Imaginarse el dolor del mañana es ponerse a sufrir. Saber que el dolor de hoy será inevitable mañana es desear morir. Imaginarse el sufrimiento del otro es sentir compasión. Y por eso, infinita es la soledad del que está en el lugar oscuro de un sufrimiento inimaginable. Lo inefable no existe para quien está fuera de ello y como no existe para él, su solidaridad se vuelve incomprensión. En el mejor de los casos producirá un poema barato que se olvidará en el mismo momento que se deje de escribir, porque quien pretende solidarizarse está vivo, mientras que el que sufre de un futuro doloroso todavía se está muriendo, que es distinto y mucho peor que ya estar muerto.

Distinto es aquel que ve sufrir a otro que ama. El amor lo hace testigo y tal vez tampoco se lo pueda imaginar, pero, por lo menos, en ese asistir da cuenta, que es lo mismo que hacer las cuentas de las pérdidas y las ganancias. Y no es lo mismo que sufrirla, pero ver la ruina de un ser humano asusta y también desgasta, y cualquiera en ese lugar termina por entender que sería mejor parar antes de que no quede nada, antes de que lo que se atestigua acabe con todo. Esa gente que no se lo puede imaginar, pero que lo ve y entonces trata, es lo único que le permite al sufriente resistir un día más.

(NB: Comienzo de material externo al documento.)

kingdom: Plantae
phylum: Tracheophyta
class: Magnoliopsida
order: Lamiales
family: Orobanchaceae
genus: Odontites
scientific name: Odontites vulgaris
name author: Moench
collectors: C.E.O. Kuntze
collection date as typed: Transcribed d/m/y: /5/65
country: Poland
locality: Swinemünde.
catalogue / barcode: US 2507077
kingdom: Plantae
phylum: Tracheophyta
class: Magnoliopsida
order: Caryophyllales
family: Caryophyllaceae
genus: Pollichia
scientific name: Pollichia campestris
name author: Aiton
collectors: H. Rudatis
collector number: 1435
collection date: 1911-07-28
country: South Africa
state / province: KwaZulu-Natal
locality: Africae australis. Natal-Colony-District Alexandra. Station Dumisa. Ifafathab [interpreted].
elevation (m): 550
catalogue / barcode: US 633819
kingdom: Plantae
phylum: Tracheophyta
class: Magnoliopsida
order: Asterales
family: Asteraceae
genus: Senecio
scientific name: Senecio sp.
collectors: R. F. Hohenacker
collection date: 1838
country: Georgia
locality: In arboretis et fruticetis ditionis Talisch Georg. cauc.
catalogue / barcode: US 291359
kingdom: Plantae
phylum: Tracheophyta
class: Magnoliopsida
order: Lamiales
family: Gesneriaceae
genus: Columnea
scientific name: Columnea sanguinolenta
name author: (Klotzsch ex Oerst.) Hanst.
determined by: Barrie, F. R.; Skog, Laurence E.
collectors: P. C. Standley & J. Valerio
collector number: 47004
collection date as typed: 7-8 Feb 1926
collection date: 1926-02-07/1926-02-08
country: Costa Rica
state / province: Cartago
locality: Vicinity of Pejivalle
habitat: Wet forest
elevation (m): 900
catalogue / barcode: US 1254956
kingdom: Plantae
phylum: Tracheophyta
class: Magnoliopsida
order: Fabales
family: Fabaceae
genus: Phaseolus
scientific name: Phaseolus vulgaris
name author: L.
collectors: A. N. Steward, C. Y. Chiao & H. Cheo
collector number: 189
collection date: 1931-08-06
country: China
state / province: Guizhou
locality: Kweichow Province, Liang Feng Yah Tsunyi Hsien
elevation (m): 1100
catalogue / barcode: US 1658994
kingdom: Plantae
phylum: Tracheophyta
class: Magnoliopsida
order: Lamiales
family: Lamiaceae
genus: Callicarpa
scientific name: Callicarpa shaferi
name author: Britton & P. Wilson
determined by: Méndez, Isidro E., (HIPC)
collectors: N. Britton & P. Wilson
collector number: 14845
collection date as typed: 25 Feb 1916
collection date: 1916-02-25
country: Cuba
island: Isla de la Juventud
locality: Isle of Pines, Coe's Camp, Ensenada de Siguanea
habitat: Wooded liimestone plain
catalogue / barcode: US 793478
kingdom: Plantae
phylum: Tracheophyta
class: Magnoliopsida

Al final ambos aceptan que no alcanza y entonces hay que buscar una salida.

Desear morir no es fácil. Ni siquiera es fácil decir lo que se siente cuando se quiere morir. Tal vez sirva un poco imaginarse el día de la marmota anclado en el peor día de la vida. Pero si llegamos al acuerdo de que nos merecemos todos una muerte digna, qué necedad es esa de pedirle al otro que se aguante lo que ya no puede y que en el camino pierda su humanidad. Despedirse de la vida no es fácil. Por eso quien ya no resiste más necesita ayuda. Está bien que el deseo de morir resulte inimaginable, no así el de querer que alguien nos tome de la mano y nos diga que por fin todo va a estar bien mientras entramos en el sueño plácido de la muerte sin dolor. Eso sí que es fácil de imaginar. No solo la vida es un regalo: la muerte también lo es cuando nos duele en el alma que ya no nos baste ni el sol, ni la luna, ni el amor, y es una canallada pedirle a alguien que devuelva el presente que ya le han ofrecido. Cancelar un procedimiento de eutanasia es un asesinato al revés.